(Beginning of Supplied material)
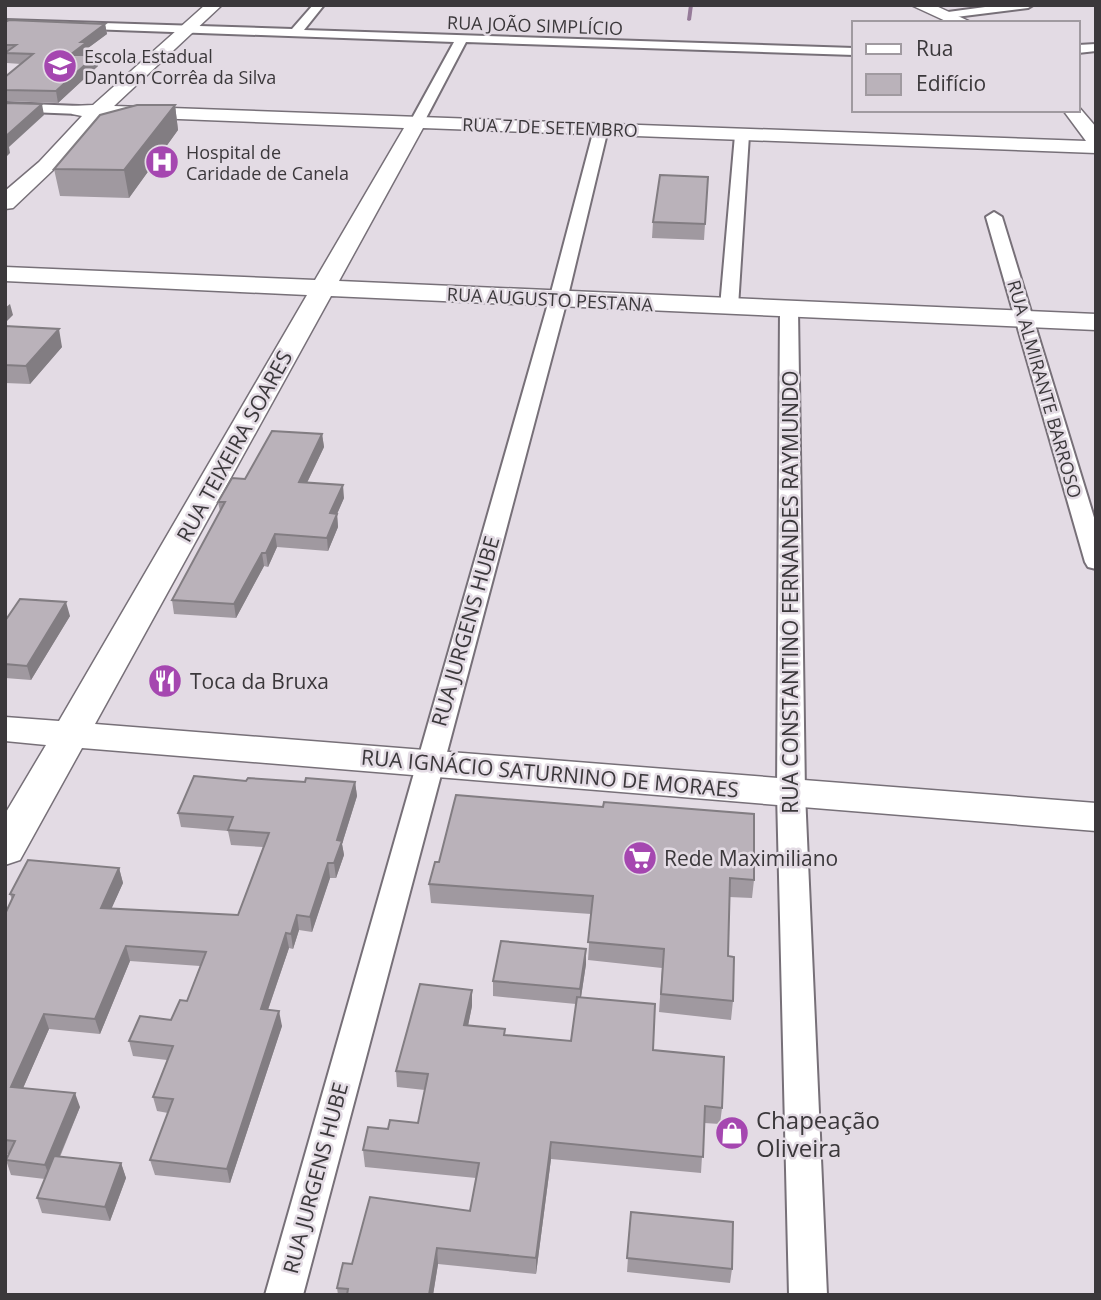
<svg xmlns="http://www.w3.org/2000/svg" width="1101" height="1300" font-family="'Open Sans',sans-serif">
  <rect width="100%" height="100%" fill="#e3dbe4"/>
  <g fill="none" stroke-linecap="round" stroke-linejoin="round">
    <path fill="#967b99" fill-rule="evenodd" d="M689,5H693L691,20L689,21L687,20Z"/>
    <g stroke="#777078" stroke-width="4">
      <path id="street" d="M313,5H324L304,30L854,48V55L466,42L424,122L417,126L410,122L454,42L5,26V20L292,29Z
        M1000,5H1033L1028,8L948,18L942,15L948,12Z
        M1096,44V51L1078,53V45Z
        M5,103L79,106L86,110L79,114L5,111Z
        M601,125L608,129L567,300L303,1295H265L549,300L594,129Z
        M742,131L749,135L738,307L729,312L720,307L735,135Z
        M994,212L1002,217L1096,524V569L1088,567L1085,562L986,217Z
        M789,305L798,310L805,793L827,1295H789L777,793L780,310Z"/>
    </g>
    <g stroke="#777078" stroke-width="3">
      <path id="secondary" d="M205,5H222L114,106L1086,141L1063,110H1078V106L1096,127V153L423,128L339,281L1096,314V330L331,296L95,724L1096,803V831L82,748L20,860L5,865V814L46,745L5,741V717L59,721L307,295L5,281V267L315,280L404,128L102,116L53,170L13,208L5,209V191L39,162L82,116L72,114L70,110L72,106L93,105Z
        M911,5H934L973,23H950Z"/>
    </g>
    <use href="#street" fill="#fff" fill-rule="evenodd"/>
    <use href="#secondary" fill="#fff" fill-rule="evenodd"/>
  </g>
  <path fill="#a099a0" d="M5,22L105,24L107,34L88,48L89,52L85,55L98,66L58,103L5,101V77L21,64L7,63L5,55Z
    M175,105L178,130L129,198L60,196L54,169Z
    M708,177L704,240L652,238L653,222Z
    M5,326L62,347L30,384L5,383Z
    M322,434L324,447L307,483L344,498L337,514L338,527L328,551L277,547L268,567L264,566L236,618L174,614L172,600L220,511L218,502L245,479Z
    M70,616L31,680L5,678V621Z
    M246,781L355,782L357,796L342,844L344,855L336,878H330L312,932L299,930L293,949L289,948L268,1010L282,1026L230,1183L155,1175L150,1160L168,1113L157,1111L153,1097L167,1060L133,1056L129,1041L171,1020L187,1001L200,966L130,961L100,1034L49,1029L23,1088L80,1107L60,1157L121,1163L126,1178L110,1221L42,1213L37,1198L45,1179L11,1175L6,1160L8,1154H5V914L12,900L10,894L119,868L123,883L111,909L238,915L263,847L231,845L228,831L181,827L178,813Z
    M456,795L754,880L752,898L729,897L728,956L733,1001L731,1020L659,1012L662,968L588,960L591,914L431,903L429,884L439,862Z
    M586,949V964L581,997L653,1050L722,1108L720,1124L704,1123L701,1173L551,1159L536,1274L438,1264L433,1295H338L337,1288L352,1264L470,1211L476,1178L365,1167L363,1150L388,1129L418,1123L425,1090L397,1087L396,1071L472,1006L468,1025L505,1035L571,1041L576,1004L493,996V981Z
    M631,1212L732,1269L730,1283L627,1272Z"/>
  <path fill="#827d82" d="M105,24L107,34L88,48L89,52L72,65L70,55L81,42Z
    M96,55L98,66L58,103L56,91Z
    M42,104L44,115L9,147L10,153L5,158V137Z
    M175,105L178,130L129,198L124,170Z
    M10,304L13,315L5,323V308Z
    M59,329L62,347L30,384L26,366Z
    M322,434L324,447L301,495L299,482Z
    M343,485L344,498L337,514L338,527L328,551L327,538L330,513Z
    M275,534L277,547L268,567L266,553Z
    M262,553L264,566L236,618L234,604Z
    M66,602L70,616L31,680L27,666Z
    M355,782L357,796L342,844L344,855L336,878L334,863L337,840Z
    M328,863L330,878L312,932L310,917Z
    M119,868L123,883L105,923L101,908Z
    M297,915L299,930L293,949L291,934Z
    M286,933L289,948L263,1024L261,1009Z
    M126,946L130,961L100,1034L95,1019Z
    M586,949V964L580,1004V989Z
    M472,990V1006L465,1041L464,1025Z
    M279,1011L282,1026L230,1183L227,1169Z
    M44,1014L49,1029L17,1102L11,1087Z
    M75,1093L80,1107L50,1179L45,1165Z
    M551,1142V1159L536,1274V1258Z
    M121,1163L126,1178L110,1221L105,1207Z
    M437,1248L438,1264L433,1295H429Z"/>
  <path fill="#bab2ba" stroke="#827d82" stroke-width="2" d="M9,20L105,24L81,42H87L70,55H96L56,91L5,90V77L33,54L5,53L16,45H5V22Z
    M5,103L42,104L5,137Z
    M137,105H175L124,170L54,169L100,115Z
    M660,175L708,177L705,224L653,222Z
    M5,326L59,329L26,366L5,365Z
    M272,431L322,434L299,482L343,485L330,513L337,514L327,538L275,534L266,553H262L234,604L172,600L225,502H218L232,478L245,479Z
    M20,599L66,602L27,666L5,664V621Z
    M194,776L246,781L248,778L305,782L306,778L355,782L337,840L342,841L334,863H328L310,917L297,915L291,934L286,933L261,1009L279,1011L227,1169L150,1160L173,1099L153,1097L173,1046L129,1041L140,1016L171,1020L180,1000L187,1001L206,952L126,946L95,1019L44,1014L11,1087L75,1093L45,1165L6,1160L15,1141L5,1140V914L14,895L10,894L28,860L119,868L101,908L238,915L269,833L228,830L233,817L178,813Z
    M456,795L603,807L604,802L754,814V880L730,878L728,956L734,957L733,1001L661,994L664,949L588,942L593,896L429,884L435,862H439Z
    M501,941L586,949L580,989L493,981Z
    M420,984L472,990L464,1025L505,1029L504,1035L571,1041L577,997L655,1004L653,1050L724,1057L722,1108L705,1106L703,1157L551,1142L536,1258L437,1248L429,1295H347L348,1289L337,1288L343,1263L352,1264L370,1197L470,1211L479,1163L363,1150L368,1127L388,1129L390,1120L418,1123L428,1074L396,1071Z
    M54,1156L121,1163L105,1207L37,1198Z
    M631,1212L733,1222L732,1269L627,1258Z"/>
  <defs>
    <g id="school-disc" transform="scale(1.75)"><circle r="9.5" fill="#a547b0" stroke="#e3dbe4"/><path d="M0-5L7-2L0 1L-7-2ZM-4 1L0 2.5L4 1V4Q0 6-4 4Z" fill="#fff"/></g>
    <g id="hospital-disc" transform="scale(1.75)"><circle r="9.5" fill="#a547b0" stroke="#e3dbe4"/><path d="M-5-5h3v3.5h4V-5h3V5h-3V1.5h-4V5h-3Z" fill="#fff"/></g>
    <g id="restaurant-disc" transform="scale(1.75)"><circle r="9.5" fill="#a547b0" stroke="#e3dbe4"/><path d="M-5-6h1v4h1v-4h1v4h1v-4h1v5L-1.5 .5V6h-2V.5L-5-1ZM5-6V6H3V1.5H1.5Q1.5-4 5-6Z" fill="#fff"/></g>
    <g id="supermarket-disc" transform="scale(1.75)"><circle r="9.5" fill="#a547b0" stroke="#e3dbe4"/><path d="M-6-5.5h2.5l.6 2H6L4.5 2H-2.5L-4.4-4H-6ZM-1.5 3.2a1.3 1.3 0 1 0 .1 0ZM3 3.2a1.3 1.3 0 1 0 .1 0Z" fill="#fff"/></g>
    <g id="shop-disc" transform="scale(1.75)"><circle r="9.5" fill="#a547b0" stroke="#e3dbe4"/><path d="M-5-2.5h2.3a2.7 3.5 0 0 1 5.4 0H5L5.5 6h-11ZM-1.5-2.5h3a1.5 2.3 0 0 0-3 0Z" fill="#fff"/></g>
  </defs>
  <g fill-rule="evenodd">
    <use href="#school-disc" x="60" y="66"/>
    <use href="#hospital-disc" x="162" y="162"/>
    <use href="#restaurant-disc" x="165" y="681"/>
    <use href="#supermarket-disc" x="640" y="858"/>
    <use href="#shop-disc" x="732" y="1133"/>
  </g>
  <g text-anchor="middle" dominant-baseline="central" stroke-width="5" stroke-linejoin="round" paint-order="stroke">
    <g font-size="18" fill="#3b383b" stroke="#e3dbe4">
      <text transform="translate(535 25) rotate(2)">RUA JOÃO SIMPLÍCIO</text>
      <text transform="translate(550 127) rotate(2)">RUA 7 DE SETEMBRO</text>
      <text transform="translate(550 299) rotate(3)">RUA AUGUSTO PESTANA</text>
      <text transform="translate(1045 389) rotate(74)">RUA ALMIRANTE BARROSO</text>
    </g>
    <g font-size="18" fill="#3b383b" stroke="#e3dbe4" text-anchor="start">
      <text x="84" y="56">Escola Estadual<tspan x="84" dy="21">Danton Corrêa da Silva</tspan></text>
      <text x="186" y="152">Hospital de<tspan x="186" dy="21">Caridade de Canela</tspan></text>
    </g>
    <g font-size="21" fill="#3b383b" stroke="#e3dbe4">
      <text transform="translate(234 446) rotate(-61)">RUA TEIXEIRA SOARES</text>
      <text transform="translate(790 592) rotate(-90)">RUA CONSTANTINO FERNANDES RAYMUNDO</text>
      <text transform="translate(465 631) rotate(-74)">RUA JURGENS HUBE</text>
      <text transform="translate(550 773) rotate(5)">RUA IGNÁCIO SATURNINO DE MORAES</text>
      <text transform="translate(315 1178) rotate(-75)">RUA JURGENS HUBE</text>
    </g>
    <g font-size="21" fill="#3b383b" stroke="#e3dbe4" text-anchor="start">
      <text x="190" y="681">Toca da Bruxa</text>
      <text x="664" y="858">Rede Maximiliano</text>
    </g>
    <g font-size="24" fill="#3b383b" stroke="#e3dbe4" text-anchor="start">
      <text x="756" y="1119">Chapeação<tspan x="756" dy="28">Oliveira</tspan></text>
    </g>
  </g>
  <rect width="1101" height="1300" fill="none" stroke="#3b383b" stroke-width="14"/>
  <rect x="852" y="21" width="228" height="91" fill="#e3dbe4" stroke="#a09aa0" stroke-width="2"/>
  <rect x="866" y="44" width="35" height="10" fill="#ffffff" stroke="#a09aa0" stroke-width="2"/>
  <text x="916" y="56" font-size="21" fill="#3b383b">Rua</text>
  <rect x="866" y="74" width="35" height="21" fill="#bab2ba" stroke="#a09aa0" stroke-width="2"/>
  <text x="916" y="91" font-size="21" fill="#3b383b">Edifício</text>
</svg>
(End of Supplied material)
- _What is being asked_
Lines with "restaurant": return each one from the data above.

- _Response box_
    <g id="restaurant-disc" transform="scale(1.75)"><circle r="9.5" fill="#a547b0" stroke="#e3dbe4"/><path d="M-5-6h1v4h1v-4h1v4h1v-4h1v5L-1.5 .5V6h-2V.5L-5-1ZM5-6V6H3V1.5H1.5Q1.5-4 5-6Z" fill="#fff"/></g>
    <use href="#restaurant-disc" x="165" y="681"/>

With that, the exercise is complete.